Diduga Mark-Up Angaran, Oknum Kepala Kampung Labuhan Jaya, Resmi Dilaporkan ke Inspektorat

Diduga Mark-Up Angaran, Oknum Kepala Kampung Labuhan Jaya, Resmi Dilaporkan ke Inspektorat

Kanalvisual.com - Way Kanan, Lampung - Tim media saat melakukan investasi dibeberapa titik lokasi pembangunan di Kampung Labuhan Jaya, yang di anggarkan Anggaran Dana Desa (ADD) tim menemukan adanya kejanggalan saat di lapangan. Insfrastuktur pembangunan jalan Rabat Beton yang diduga syarat akan ketimpangan/mark up anggaran yang dilakukan oleh Kepala Kampung Labuhan Jaya.

Pembangunan Rabat Beton diduga tidak sesuai spesifikasi, sehingga belum genap satu tahun Rabat Beton tersebut sudah mengalami kerusakan yang signifikan, bukan hanya Rabat Beton yang jadi sorotan publik dan masyarakat. Pembangunan sumur bor pun tak luput jadi sorotan pasalnya sumur bor tersebut tidak berpungsi.

Diduga, Eka Buana Putra selaku Kepala Kampung Labuhan Jaya telah melakukan mark up anggaran untuk meraup keuntungan secara pribadi ataupun golongan, terlihat jelas dari kualitas fisik pembangunan Rabat Beton yang dibangun melalui Anggaran Dana Desa (ADD) yang asal-asalan dengan mengurangi kualitas, padahal sudah jelas pembangunan Rabat Beton tersebut berdasarkan analisa dan Rencana Anggaran Biaya (RAB) yang sudah ditentukan.

Penggunaan Anggaran Dana Desa (ADD) Tahun 2023-2025 tidak maksimal. Sehingga pembangunan Dan Desa (DD) 2023-2025 yang dilaksanakan tidak sesuai spesifikasi yang sudah ditentukan. Sehingga tidak dapat dirasakan secara maksimal oleh Warga Kampung Labuhan Jaya. Sehingga hal tersebut tentunya menimbulkan sorotan negatif bagi masyarakat setempat yang merasa dirugikan.

Lanjut Tim media pun menemui beberapa warga setempat untuk dipintain keterangan terkait pembangunan Rabat Beton yang di bangun menggunakan Anggaran Dana Desa (ADD).

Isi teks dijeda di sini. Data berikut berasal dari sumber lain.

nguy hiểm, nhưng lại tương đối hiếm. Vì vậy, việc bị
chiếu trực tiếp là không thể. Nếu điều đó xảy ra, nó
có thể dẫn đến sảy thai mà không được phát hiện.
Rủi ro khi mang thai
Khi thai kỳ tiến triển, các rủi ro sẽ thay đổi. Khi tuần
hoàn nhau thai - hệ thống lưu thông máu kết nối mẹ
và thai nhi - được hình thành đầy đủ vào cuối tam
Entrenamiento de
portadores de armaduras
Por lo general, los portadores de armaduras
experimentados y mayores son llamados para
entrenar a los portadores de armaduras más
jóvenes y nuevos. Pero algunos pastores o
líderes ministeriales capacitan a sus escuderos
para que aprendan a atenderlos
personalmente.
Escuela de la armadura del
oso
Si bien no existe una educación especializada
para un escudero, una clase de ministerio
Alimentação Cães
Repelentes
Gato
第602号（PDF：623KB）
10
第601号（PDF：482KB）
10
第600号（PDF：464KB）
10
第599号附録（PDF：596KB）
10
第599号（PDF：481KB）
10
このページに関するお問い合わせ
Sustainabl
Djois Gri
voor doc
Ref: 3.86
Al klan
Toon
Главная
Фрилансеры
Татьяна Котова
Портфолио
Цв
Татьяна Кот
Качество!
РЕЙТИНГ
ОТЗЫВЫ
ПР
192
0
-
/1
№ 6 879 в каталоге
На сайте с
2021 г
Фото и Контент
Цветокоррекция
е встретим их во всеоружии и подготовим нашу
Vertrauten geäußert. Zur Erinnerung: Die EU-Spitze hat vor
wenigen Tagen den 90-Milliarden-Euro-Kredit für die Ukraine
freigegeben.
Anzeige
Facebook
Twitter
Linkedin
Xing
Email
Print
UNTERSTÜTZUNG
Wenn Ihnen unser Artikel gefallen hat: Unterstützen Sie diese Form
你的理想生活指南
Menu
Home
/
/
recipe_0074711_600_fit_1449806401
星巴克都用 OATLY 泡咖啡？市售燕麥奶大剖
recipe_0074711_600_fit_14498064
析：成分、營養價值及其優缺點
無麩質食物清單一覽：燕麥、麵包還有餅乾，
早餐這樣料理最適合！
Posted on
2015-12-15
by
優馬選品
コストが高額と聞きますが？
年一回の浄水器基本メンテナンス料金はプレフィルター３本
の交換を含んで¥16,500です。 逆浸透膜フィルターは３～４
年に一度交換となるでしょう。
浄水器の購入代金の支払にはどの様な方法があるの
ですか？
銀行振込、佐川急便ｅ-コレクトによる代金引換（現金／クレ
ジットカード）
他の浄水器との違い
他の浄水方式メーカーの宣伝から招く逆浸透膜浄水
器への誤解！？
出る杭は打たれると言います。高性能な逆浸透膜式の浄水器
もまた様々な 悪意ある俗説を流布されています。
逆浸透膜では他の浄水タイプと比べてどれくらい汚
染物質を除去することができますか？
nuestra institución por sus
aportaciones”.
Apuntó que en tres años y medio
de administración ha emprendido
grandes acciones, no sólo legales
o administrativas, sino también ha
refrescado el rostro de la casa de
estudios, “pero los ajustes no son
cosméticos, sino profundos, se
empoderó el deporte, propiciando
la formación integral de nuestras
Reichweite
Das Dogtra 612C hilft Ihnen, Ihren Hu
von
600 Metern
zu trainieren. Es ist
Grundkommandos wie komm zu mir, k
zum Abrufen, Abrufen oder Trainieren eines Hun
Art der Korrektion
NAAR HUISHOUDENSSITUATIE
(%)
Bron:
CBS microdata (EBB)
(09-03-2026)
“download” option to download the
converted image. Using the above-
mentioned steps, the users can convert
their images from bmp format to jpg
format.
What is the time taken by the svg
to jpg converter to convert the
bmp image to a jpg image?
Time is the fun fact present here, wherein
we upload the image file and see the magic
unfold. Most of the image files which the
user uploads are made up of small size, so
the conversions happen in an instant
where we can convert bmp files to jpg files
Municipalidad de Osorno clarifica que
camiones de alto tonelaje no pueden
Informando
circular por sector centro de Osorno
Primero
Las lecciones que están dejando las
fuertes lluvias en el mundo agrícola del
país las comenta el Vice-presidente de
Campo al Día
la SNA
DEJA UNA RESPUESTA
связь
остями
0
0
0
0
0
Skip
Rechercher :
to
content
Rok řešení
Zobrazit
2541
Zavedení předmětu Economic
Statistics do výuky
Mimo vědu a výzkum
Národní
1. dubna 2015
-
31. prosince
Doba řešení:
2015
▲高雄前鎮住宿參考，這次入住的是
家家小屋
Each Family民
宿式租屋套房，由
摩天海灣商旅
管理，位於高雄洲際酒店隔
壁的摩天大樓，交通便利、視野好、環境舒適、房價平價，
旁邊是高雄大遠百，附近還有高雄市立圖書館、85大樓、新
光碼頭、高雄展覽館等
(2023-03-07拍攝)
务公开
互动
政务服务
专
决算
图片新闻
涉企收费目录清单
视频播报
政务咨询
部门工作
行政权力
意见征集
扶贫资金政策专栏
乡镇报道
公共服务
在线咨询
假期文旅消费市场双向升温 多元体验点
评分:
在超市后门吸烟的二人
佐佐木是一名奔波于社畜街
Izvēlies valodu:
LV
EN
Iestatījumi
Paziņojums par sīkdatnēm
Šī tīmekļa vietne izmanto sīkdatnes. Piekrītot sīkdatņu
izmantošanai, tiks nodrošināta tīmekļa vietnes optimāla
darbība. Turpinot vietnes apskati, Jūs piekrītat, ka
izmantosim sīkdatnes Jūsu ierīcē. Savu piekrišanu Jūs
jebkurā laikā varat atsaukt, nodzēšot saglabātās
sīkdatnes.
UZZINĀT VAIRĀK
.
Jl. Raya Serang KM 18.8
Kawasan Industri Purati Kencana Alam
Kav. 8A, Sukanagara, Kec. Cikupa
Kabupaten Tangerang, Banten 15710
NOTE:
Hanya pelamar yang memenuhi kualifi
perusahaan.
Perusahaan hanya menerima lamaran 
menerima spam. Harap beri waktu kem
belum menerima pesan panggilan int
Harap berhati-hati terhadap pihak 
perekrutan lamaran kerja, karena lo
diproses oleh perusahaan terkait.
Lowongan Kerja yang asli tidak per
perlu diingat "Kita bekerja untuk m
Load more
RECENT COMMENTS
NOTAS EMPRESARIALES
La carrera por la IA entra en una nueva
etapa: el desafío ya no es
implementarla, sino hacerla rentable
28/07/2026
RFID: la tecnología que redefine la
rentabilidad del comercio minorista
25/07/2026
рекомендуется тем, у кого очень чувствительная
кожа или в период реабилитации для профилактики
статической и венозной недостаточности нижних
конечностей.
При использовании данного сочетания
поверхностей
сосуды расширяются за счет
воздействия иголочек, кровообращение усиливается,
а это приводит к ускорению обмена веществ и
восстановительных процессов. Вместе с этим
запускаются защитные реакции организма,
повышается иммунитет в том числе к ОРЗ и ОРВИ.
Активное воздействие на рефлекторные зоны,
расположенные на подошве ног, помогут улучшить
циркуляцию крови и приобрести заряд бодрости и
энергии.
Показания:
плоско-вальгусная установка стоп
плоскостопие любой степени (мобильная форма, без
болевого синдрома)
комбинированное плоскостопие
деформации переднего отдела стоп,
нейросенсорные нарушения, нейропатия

SL saat dikonfirmasi media ini menerangkan, ya sebenernya banyak hal yang di luar ketentuan, seperti sumur bor di depan Kantor Kampung, itu cuma pajangan aja, sebenarnya itu tidak berpungsi , bukan itu saja Kantor Kampung pun selalu terkunci saat jam ngantor bagai mana memberikan pelayanan secara maksimal terhadap masyarakat. Kantor Kampung nya selalu terkunci???, ucapnya.

Lanjut SL, seperti bangunan jalan rabat beton, kami selaku masyarakat merasa kecewa pembangunan rabat beton baru hitungan bulan sudan terkikis lapisannya alias  terkelupas ini sudah jelas diantara komposisi bahan material ada yang di kurangin sehingga menimbulkan kualitas yang bokbrok. tutupnya.

Terkait prihal tesebut diatas, Eka Buana Putra, saat di temui Tim media untuk Konfirmasi, Jawabanya Singkat "SAYA AKAN KORDINASIKAN DULU"  kata Eka.

Merasa belum cukup atas Keterangan Eka. Tim Media pun mengubungi melalui Via WhatsApp untuk melakukan konfirmasi lanjutan manun tidak direspon. Hingga berita ini di terbitkan Eka  tidak memberikan tanggapan sedikitpun.

Supriyadi, sebagai warga kampung yang  merasa dirugikan karena anggaran yang semestinya untuk membangun kampung, Justru diduga kuat di simpangkan, untuk kepetingan pribadi ataupun kelompok, oleh oknum kepala kampung beserta kroninya.

Saya akan  mangambil langkah untuk melaporkan secara resmi, Eka Buana Putra, oknum kepala kampung kepada pihak terkait. Dalam jal ini Inspektorat, Kabupten Way Kanan.

Supriyadi berharap, kepada pihak terkait, Inspektorat agar dapat menindaklanjuti laporan yang disampaikan dan bertindak secara Profesional. Sehingga dapat membrikan sangsi tegas kepada oknum yang diduga kuat telah menyimpangkan Anggaran Dana Desa (ADD) Tahun 2023-2025 serta menyalahgunakan wewenang jabatan. (Tim).